The tiny room, with its sanded floor and row of barrels along one wall, was crowded to suffocation. Seafaring types of all shapes and sizes were crammed together around a long, central table or seated on rickety stools or lying prone on the ground, having drunk themselves into a stupor. The stink of the place was enough to knock a grown man senseless, and I felt the bile rise in my throat as soon as we entered. Not so my companion, who was obviously very much at home there; a frequent visitor if the general chorus of greeting from all sides was anything to judge by. A few sips of the landlord’s brew, however, were sufficient to settle my stomach, and I was able to devote my full attention to the ferryman.
‘You’re looking well,’ he observed, ‘for a man who cheated death by inches and gave his head a nasty knock into the bargain.’
‘You were the good Samaritan who rescued me, I believe.

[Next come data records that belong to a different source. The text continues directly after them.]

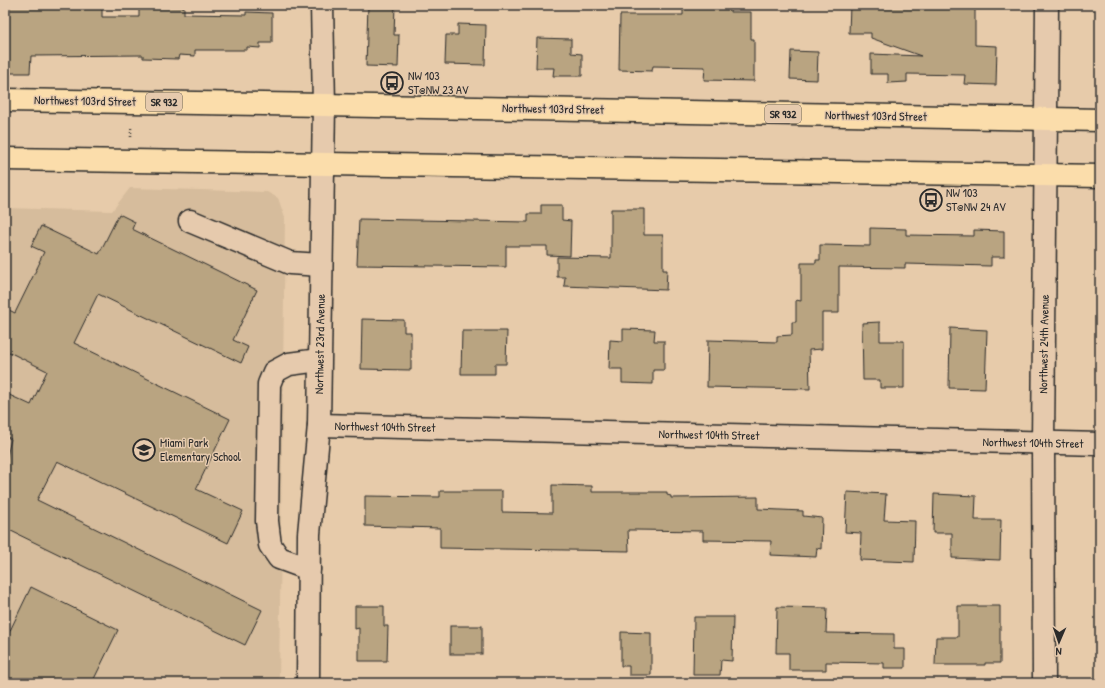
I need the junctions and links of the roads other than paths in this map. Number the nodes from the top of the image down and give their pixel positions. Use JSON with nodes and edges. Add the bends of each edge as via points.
{"nodes":[{"id":1,"x":322,"y":5,"type":"edge"},
{"id":2,"x":1047,"y":5,"type":"edge"},
{"id":3,"x":5,"y":100,"type":"edge"},
{"id":4,"x":324,"y":105,"type":"junction"},
{"id":5,"x":1047,"y":119,"type":"junction"},
{"id":6,"x":1100,"y":120,"type":"edge"},
{"id":7,"x":5,"y":159,"type":"edge"},
{"id":8,"x":323,"y":163,"type":"junction"},
{"id":9,"x":1046,"y":174,"type":"junction"},
{"id":10,"x":1100,"y":176,"type":"edge"},
{"id":11,"x":190,"y":221,"type":"dead end"},
{"id":12,"x":321,"y":264,"type":"junction"},
{"id":13,"x":319,"y":360,"type":"junction"},
{"id":14,"x":319,"y":425,"type":"junction"},
{"id":15,"x":1043,"y":443,"type":"junction"},
{"id":16,"x":1100,"y":444,"type":"edge"},
{"id":17,"x":309,"y":569,"type":"junction"},
{"id":18,"x":308,"y":683,"type":"edge"},
{"id":19,"x":1044,"y":683,"type":"edge"}],
"edges":[{"from":1,"to":4,"type":"street","name":"Northwest 23rd Avenue"},
{"from":2,"to":5,"type":"street","name":"Northwest 24th Avenue"},
{"from":3,"to":4,"type":"main road","name":"Northwest 103rd Street","number":"SR 932"},
{"from":4,"to":5,"type":"main road","name":"Northwest 103rd Street","number":"SR 932"},
{"from":4,"to":8,"type":"street","name":"Northwest 23rd Avenue"},
{"from":5,"to":6,"type":"main road","name":"Northwest 103rd Street","number":"SR 932"},
{"from":5,"to":9,"type":"street","name":"Northwest 24th Avenue"},
{"from":7,"to":8,"type":"main road"},
{"from":8,"to":9,"type":"main road"},
{"from":8,"to":12,"type":"street","name":"Northwest 23rd Avenue"},
{"from":9,"to":10,"type":"main road"},
{"from":9,"to":15,"type":"street","name":"Northwest 24th Avenue"},
{"from":11,"to":12,"type":"street","via":[[290,263]]},
{"from":12,"to":13,"type":"street","name":"Northwest 23rd Avenue"},
{"from":13,"to":14,"type":"street","name":"Northwest 23rd Avenue"},
{"from":13,"to":17,"type":"street","via":[[288,364],[274,372],[269,384],[267,520],[270,546],[279,558]]},
{"from":14,"to":15,"type":"street","name":"Northwest 104th Street"},
{"from":14,"to":17,"type":"street","name":"Northwest 23rd Avenue","via":[[309,534]]},
{"from":15,"to":16,"type":"street","name":"Northwest 104th Street"},
{"from":15,"to":19,"type":"street","name":"Northwest 24th Avenue"},
{"from":17,"to":18,"type":"street","name":"Northwest 23rd Avenue"}]}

This,’ I apologized, ‘is the first chance I’ve had to come back and thank you.’
‘Think nothing of it! I’d’ve done the same for a dog.’ He slewed round on the bench to look at me. ‘But how in Hades did you manage to fall in? You were striding out along the track to Bristol last time I saw you. Mind you,’ he went on, without waiting for a reply, ‘I thought as how you’d got a touch of the sun, the way you were going on about building a bridge between the top o’ Ghyston Cliff and Ashton rocks. Sun’s addled his brain, I remember thinking.’
I let it go. There was no point in trying to explain; it would only confuse him further.
‘When you found me in the water, did you see anyone on the bank? Anyone walking or running in the direction of the old ‘murder’ house?’ I asked.
He shook his head. ‘I was too busy rescuing you, weren’t I? You’re a big fellow. I didn’t have any passengers that crossing, and hauling you into the skiff was hard going fer a little chap like me. Specially when you was waterlogged. It was only air gettin’ in under that jerkin of yours kept you from sinking. First, I thought you was a bundle of old clothes someone had tossed in the river. That’s why I rowed over to take a look. I’ve had some decent finds from the Avon one time and another. These ’ere boots, fer example.’ He lifted a skinny leg, proudly displaying a foot encased in a brown leather ankle boot of surprisingly good quality. ‘See what I mean?’
I didn’t know whether to feel insulted that I could be mistaken for a bundle of old clothes, or grateful for the fact that I had been. In the end gratitude won.